EXERCISE:
Please answer these questions about the passage below on gradient optimization and class imbalance.
(a) Besides Adagrad, Adadelta and Adam, which algorithms does it name as other important ones?
(b) How does SMOTE generate artificial samples?
(c) What main reason does it give for over-sampling being the most common technique?

READING TEXT:
┄┄┄┄┄┄┄┄┄┄┄┄┄┄┄┄┄┄┄┄
The most common algorithms of descending gradient optimization are: (a) Adagrad, which adapts the learning reason of the parameters, making bigger updates for less frequent parameters and smaller for the most frequent ones, (b) Adadelta is an extension of Adagrad that seeks to reduce aggressiveness, monotonously decreasing the learning rate instead of accumulating all the previous descending gradients, restricting accumulation to a fixed size, and (c) Adam, that calculates adaptations of the learning rate for each parameter and stores an exponentially decreasing average of past gradients. Other important algorithms are AdaMax, Nadam and RMSprop [21].

2.2 Classical Sampling Methods Used to Deal with the Class Imbalance Problem

The class imbalance problem has been a hot topic in machine learning and data mining, and more recently in deep learning and Big Data [7, 15]. Over-sampling (mainly ROS and SMOTE) are the most common techniques used to face with the class imbalance problem, mainly due to their independence of the underlying classifier [17]. ROS replicates samples in the minority class biasing the discrimination process to compensate the class imbalance, while SMOTE generates artificial samples from the minority class by interpolating existing instances that lie close together [9].
┄┄┄┄┄┄┄┄┄┄┄┄┄┄┄┄┄┄┄┄
INFORMATION SHOWN:
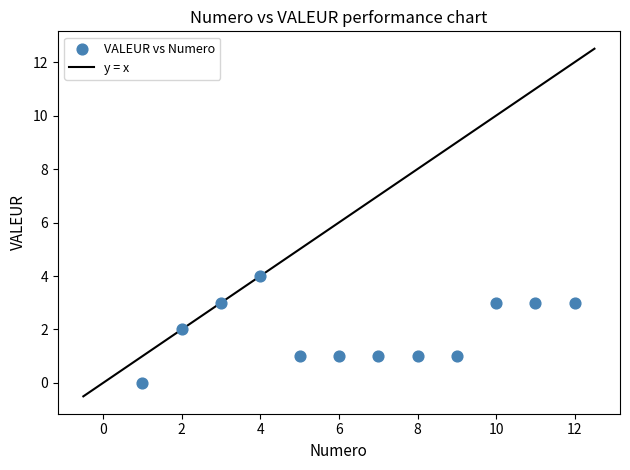

What is the range of Y values (max minus min)?

4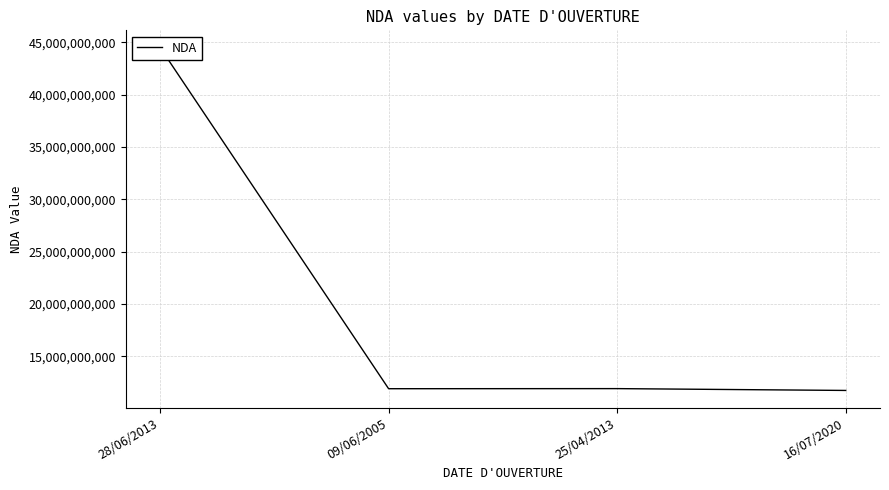

Which label corresponds to the largest value in the chart?

28/06/2013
┄┄┄┄┄┄┄┄┄┄┄┄┄┄┄┄┄┄┄┄
WRITTEN RESPONSE:
(a) AdaMax, Nadam and RMSprop.
(b) By interpolating existing minority-class instances that lie close together.
(c) Its independence of the underlying classifier.